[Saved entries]
::::::::

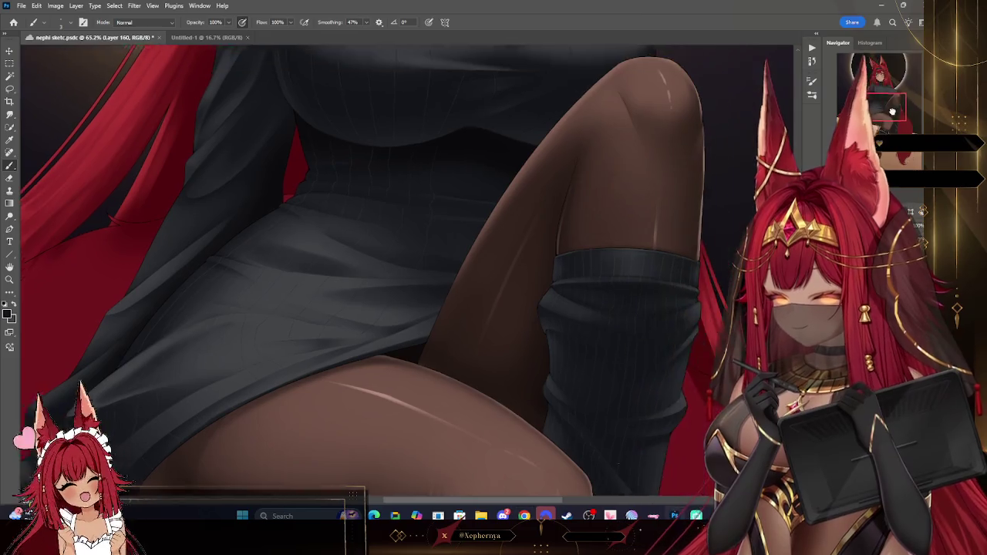
pyautogui.moveTo(552, 129); pyautogui.dragTo(491, 195)
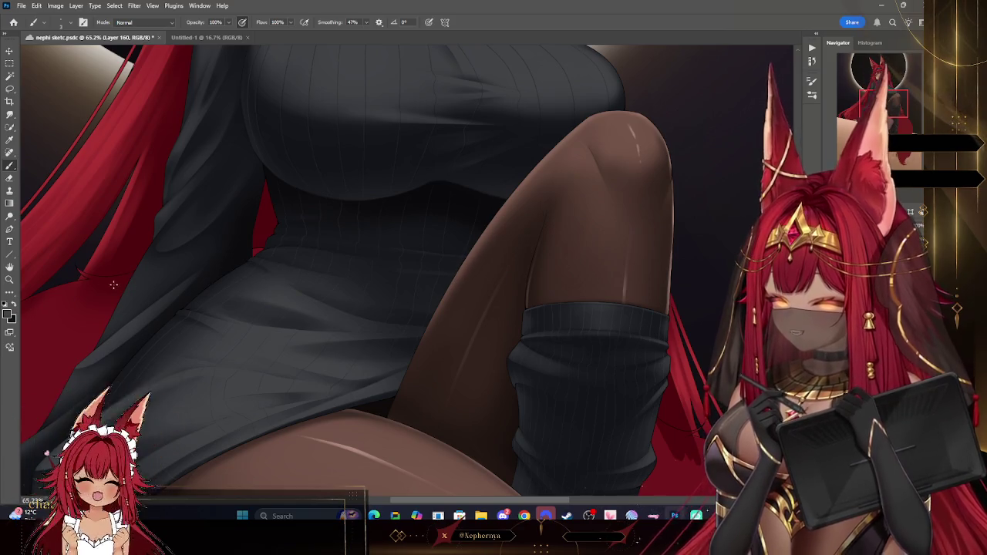
# Fit the whole illustration on screen, then zoom to about 82% on the sweater chest.
pyautogui.press('z')
pyautogui.press('ctrl+0')
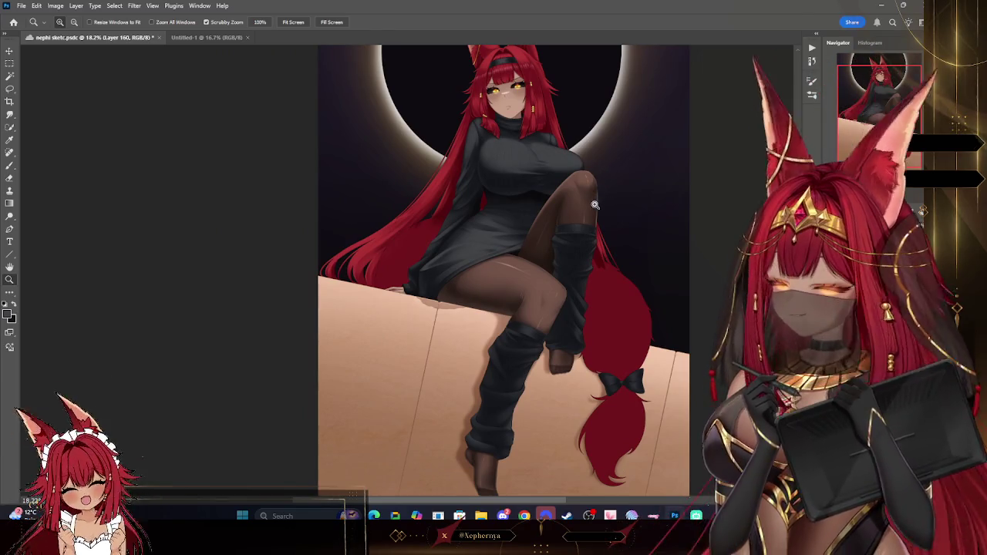
pyautogui.moveTo(609, 196); pyautogui.dragTo(604, 215)
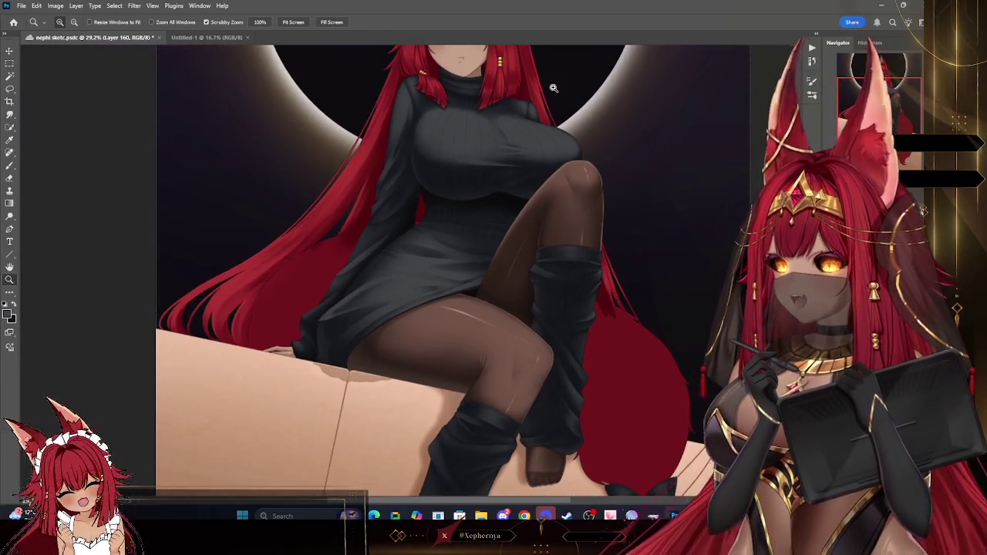
pyautogui.moveTo(552, 88)
pyautogui.mouseDown()
pyautogui.moveTo(597, 113)
pyautogui.moveTo(312, 85)
pyautogui.moveTo(30, 265)
pyautogui.mouseUp()
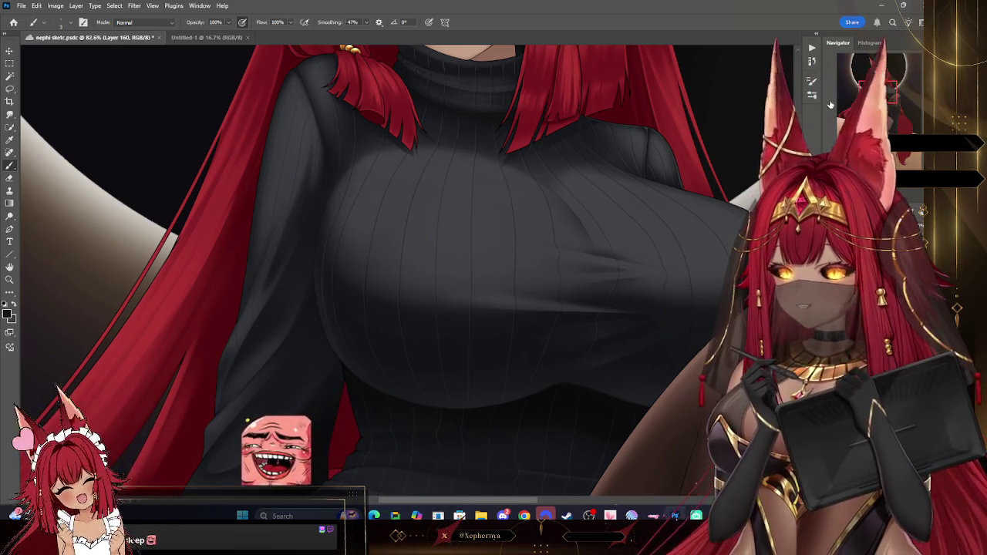
# Pan around the lower sweater skirt and back up to the upper skirt area.
pyautogui.moveTo(868, 91); pyautogui.dragTo(876, 96)
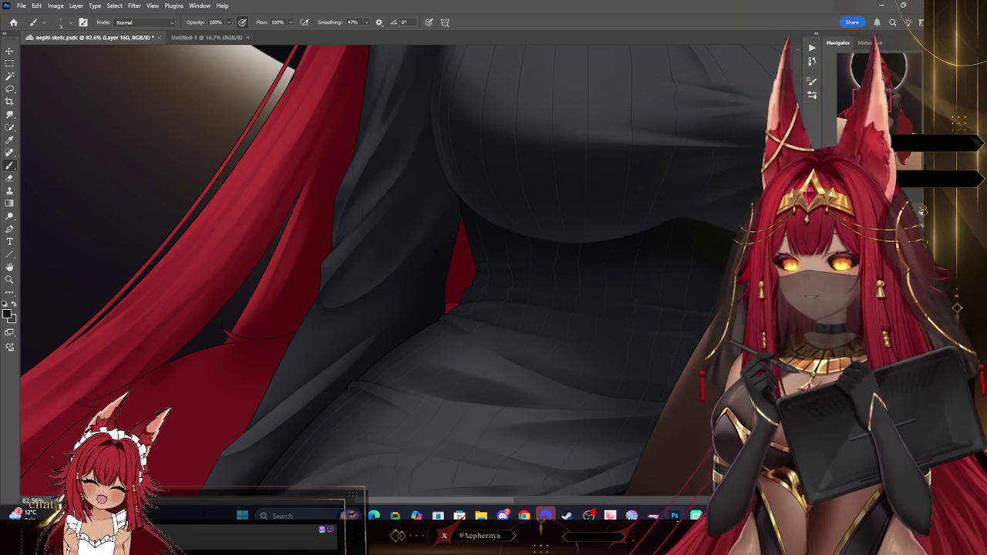
pyautogui.moveTo(871, 99); pyautogui.dragTo(864, 113)
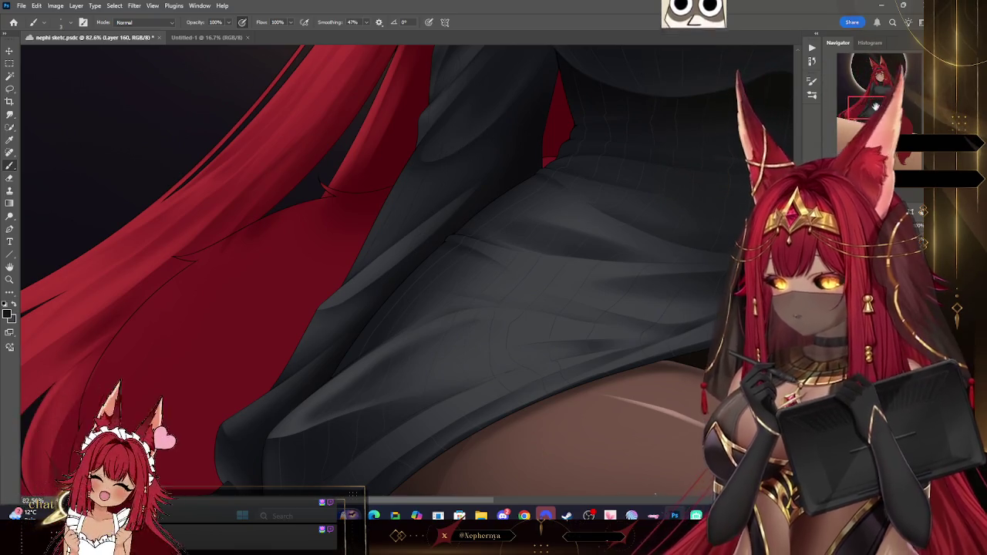
pyautogui.moveTo(598, 93); pyautogui.dragTo(540, 159)
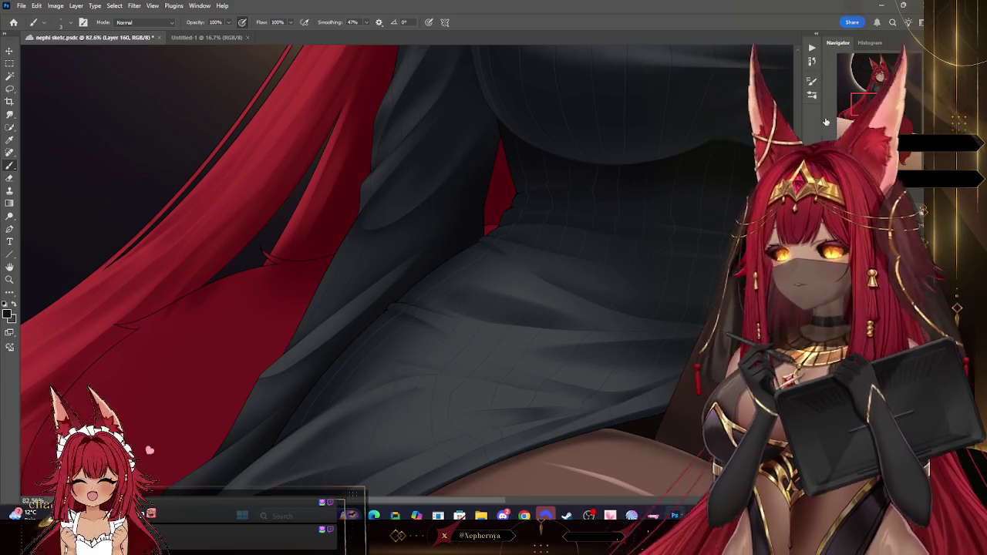
pyautogui.moveTo(581, 252); pyautogui.dragTo(670, 116)
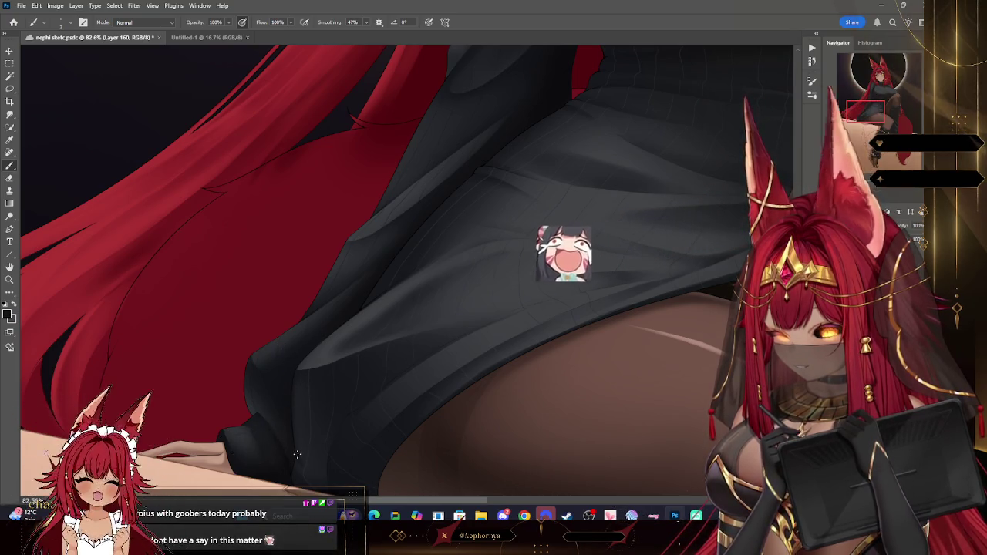
# Zoom out to fit the whole fox girl illustration, then zoom to 66% on the knee and leg warmer.
pyautogui.press('z')
pyautogui.keyDown('alt'); pyautogui.click(592, 209); pyautogui.keyUp('alt')
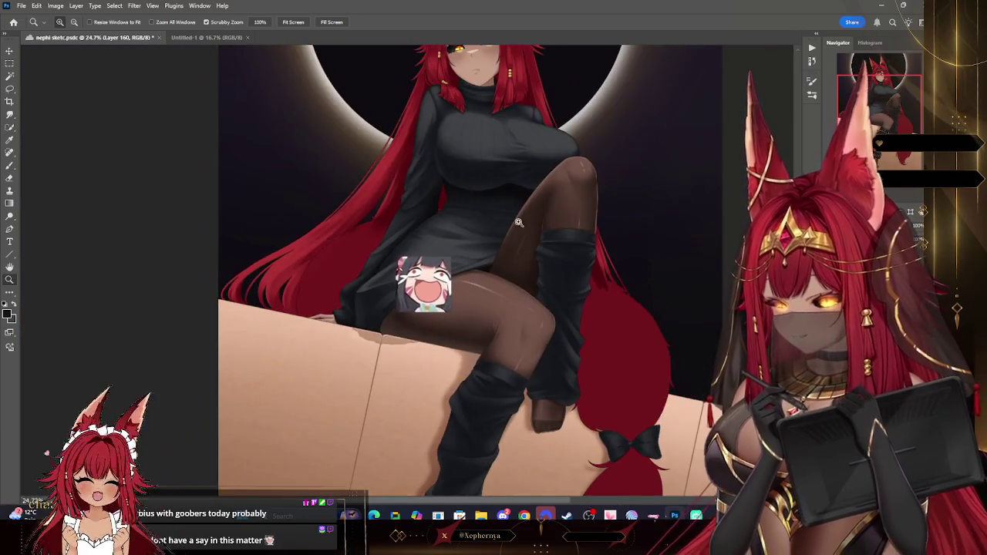
pyautogui.moveTo(591, 210); pyautogui.dragTo(586, 319)
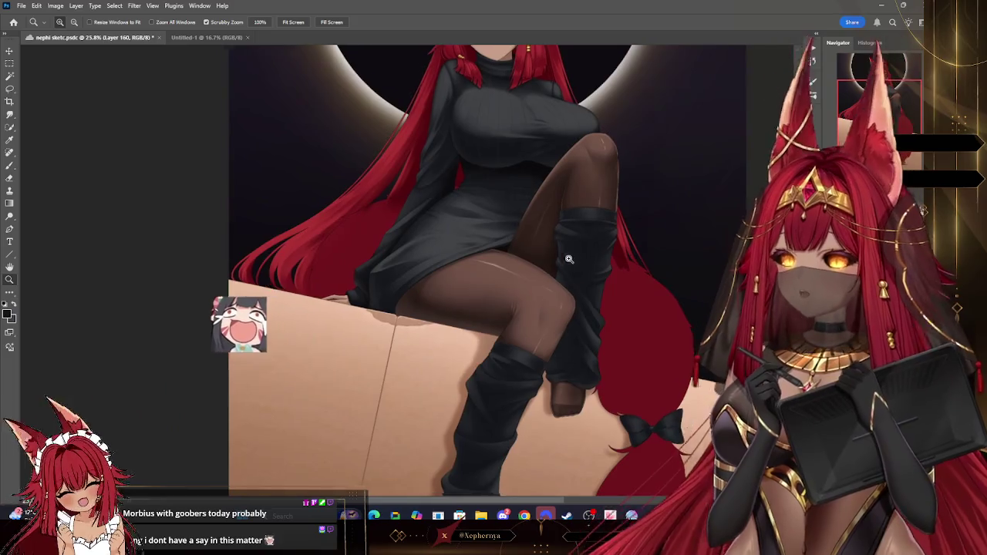
pyautogui.moveTo(586, 319); pyautogui.dragTo(632, 291)
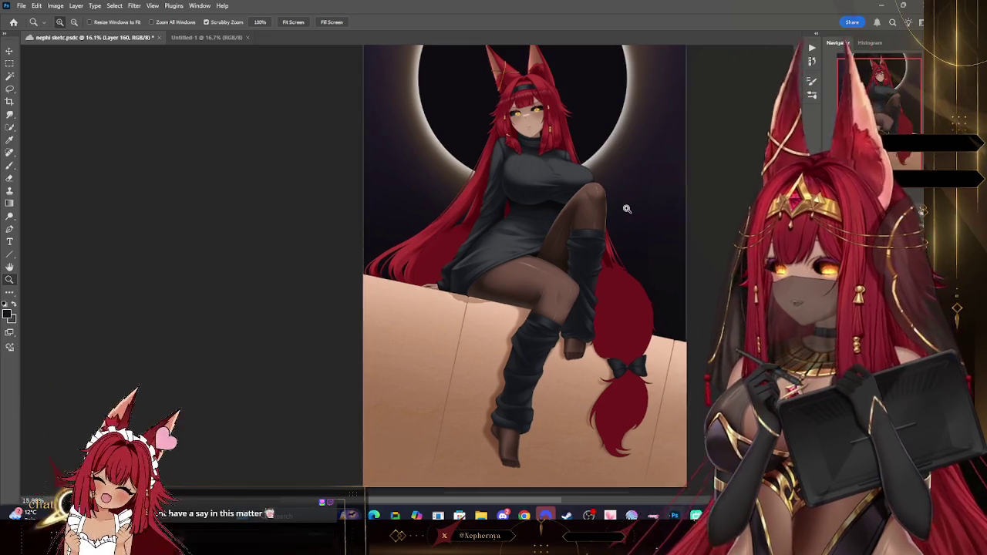
pyautogui.scroll(-2, 638, 212)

::::::::

WORK REQUEST: State how many lines above include the word "zoom", and nothing more.

TASK SOLUTION: 2